Passage —
It's the really aggressive antibiotic called Levoflaxin in Canada or Leviquin in USA that concerns me. It just reaks havoc on me and both times that I've been on it....I've ended up in the ER with extreme shortness of breath by about the 9th or 10th day of using it. Physicians like it for patients with COPD because it goes really deep into the lungs to clear out infection, but yesterday I was in the ER because the lower lobe of my right lung had collapsed. In the ER...they gave me 3 treatments of Atrovent in a nebulizer and my lung returned to normal.

Available data —
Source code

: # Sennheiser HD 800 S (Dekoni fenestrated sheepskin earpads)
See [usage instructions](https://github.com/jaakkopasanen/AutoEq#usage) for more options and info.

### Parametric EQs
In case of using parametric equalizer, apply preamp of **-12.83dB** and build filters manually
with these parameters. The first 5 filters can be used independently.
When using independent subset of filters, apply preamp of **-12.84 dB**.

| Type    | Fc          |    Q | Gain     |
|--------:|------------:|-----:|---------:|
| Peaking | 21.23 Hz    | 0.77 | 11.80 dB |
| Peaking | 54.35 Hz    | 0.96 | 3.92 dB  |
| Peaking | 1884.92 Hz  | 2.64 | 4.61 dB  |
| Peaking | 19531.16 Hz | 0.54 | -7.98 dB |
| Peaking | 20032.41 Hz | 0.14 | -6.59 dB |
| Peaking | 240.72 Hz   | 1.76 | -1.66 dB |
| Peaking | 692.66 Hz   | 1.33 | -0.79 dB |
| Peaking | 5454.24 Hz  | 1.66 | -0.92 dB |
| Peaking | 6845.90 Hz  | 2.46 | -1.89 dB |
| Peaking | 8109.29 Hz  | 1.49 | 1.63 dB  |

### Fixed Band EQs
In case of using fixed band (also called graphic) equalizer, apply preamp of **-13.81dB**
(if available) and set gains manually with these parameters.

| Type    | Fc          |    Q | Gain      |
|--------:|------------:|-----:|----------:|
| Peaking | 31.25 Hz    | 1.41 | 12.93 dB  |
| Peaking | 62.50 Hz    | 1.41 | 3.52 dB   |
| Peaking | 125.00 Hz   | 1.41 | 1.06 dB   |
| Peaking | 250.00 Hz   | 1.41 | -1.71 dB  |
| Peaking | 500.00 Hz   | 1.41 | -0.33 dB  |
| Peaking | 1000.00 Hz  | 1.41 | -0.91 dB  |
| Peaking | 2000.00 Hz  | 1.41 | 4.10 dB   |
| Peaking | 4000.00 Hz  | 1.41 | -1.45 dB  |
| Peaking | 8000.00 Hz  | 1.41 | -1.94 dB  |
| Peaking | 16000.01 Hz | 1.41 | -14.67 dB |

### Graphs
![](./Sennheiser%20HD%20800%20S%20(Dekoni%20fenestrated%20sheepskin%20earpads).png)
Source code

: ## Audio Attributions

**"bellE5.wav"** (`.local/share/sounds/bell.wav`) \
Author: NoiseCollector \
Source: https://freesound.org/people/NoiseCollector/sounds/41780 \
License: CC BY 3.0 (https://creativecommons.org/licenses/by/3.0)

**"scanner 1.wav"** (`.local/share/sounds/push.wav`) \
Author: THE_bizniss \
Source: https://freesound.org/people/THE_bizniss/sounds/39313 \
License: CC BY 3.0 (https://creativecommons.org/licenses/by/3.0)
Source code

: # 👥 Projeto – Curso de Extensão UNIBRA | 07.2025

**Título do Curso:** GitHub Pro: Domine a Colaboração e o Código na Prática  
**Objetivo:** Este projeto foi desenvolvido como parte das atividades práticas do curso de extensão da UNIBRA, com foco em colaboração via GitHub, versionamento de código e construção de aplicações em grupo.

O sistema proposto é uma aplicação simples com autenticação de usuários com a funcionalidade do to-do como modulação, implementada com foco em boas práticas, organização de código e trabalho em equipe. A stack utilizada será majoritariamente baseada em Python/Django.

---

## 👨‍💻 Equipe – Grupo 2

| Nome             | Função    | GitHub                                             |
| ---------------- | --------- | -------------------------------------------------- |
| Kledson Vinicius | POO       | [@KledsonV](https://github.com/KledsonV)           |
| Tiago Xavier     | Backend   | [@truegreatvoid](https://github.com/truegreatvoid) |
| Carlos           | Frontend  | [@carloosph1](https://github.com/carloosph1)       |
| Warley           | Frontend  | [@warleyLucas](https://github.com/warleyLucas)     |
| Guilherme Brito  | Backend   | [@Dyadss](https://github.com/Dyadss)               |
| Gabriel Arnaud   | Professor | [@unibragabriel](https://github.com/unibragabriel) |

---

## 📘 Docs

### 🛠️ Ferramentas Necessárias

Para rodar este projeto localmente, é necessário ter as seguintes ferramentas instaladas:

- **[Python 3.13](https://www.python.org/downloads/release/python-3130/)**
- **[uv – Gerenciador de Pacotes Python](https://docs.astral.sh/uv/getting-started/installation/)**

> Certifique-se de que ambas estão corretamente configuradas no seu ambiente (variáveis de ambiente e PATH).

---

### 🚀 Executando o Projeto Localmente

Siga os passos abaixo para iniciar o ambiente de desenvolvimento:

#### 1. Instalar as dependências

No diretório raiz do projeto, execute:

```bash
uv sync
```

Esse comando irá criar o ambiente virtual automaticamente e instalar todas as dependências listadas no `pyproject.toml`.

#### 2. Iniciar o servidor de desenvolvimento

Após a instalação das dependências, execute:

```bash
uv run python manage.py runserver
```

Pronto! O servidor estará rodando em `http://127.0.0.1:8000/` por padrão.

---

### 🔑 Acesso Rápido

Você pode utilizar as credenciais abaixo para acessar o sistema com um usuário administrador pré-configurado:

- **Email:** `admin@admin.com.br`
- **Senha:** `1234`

Exercise tasks —
**1.** Answer these questions from the antibiotic post, labeling each answer (a), (b), (c):
(a) By about which day of taking the antibiotic has the writer ended up in the ER?
(b) Why do physicians like the antibiotic for patients with COPD?
(c) How many Atrovent treatments did the writer receive in the ER, and how were they given?
**2.** List every drug name that appears in the antibiotic post.
**3.** Continue the antibiotic post from its last sentence.
The entries have no connection to the antibiotic post.

Answers in order —
**1.**
(a) By about the 9th or 10th day of using it.
(b) It goes really deep into the lungs to clear out infection.
(c) Three treatments, given in a nebulizer.

**2.**
Levoflaxin
Leviquin
Atrovent

**3.**
Here's the thing about antibiotics, if you have a bacterial infection...you will have fever and most definitely need antibiotics. However, if you have a viral infection......you won't have a fever and antibiotics won't help at all, it just has to run it's course and they can only treat the symptoms. The Doc told me there is no real test to determine if it's viral or bacterial and both will cause yellowish mucous in the bronchial and/or nasal area. With COPD patients, they prescribe antibiotics in both cases...........but I wonder if that's a wise approach. I suppose the inflammation could also be viral/bacterial.
Anyway, I think I'm off topic a bit...I'm glad I don't have to be on Prednisone all the time, but I do feel really good when I take it and for a long time after as well. Glad to hear they are doing additional studies with it.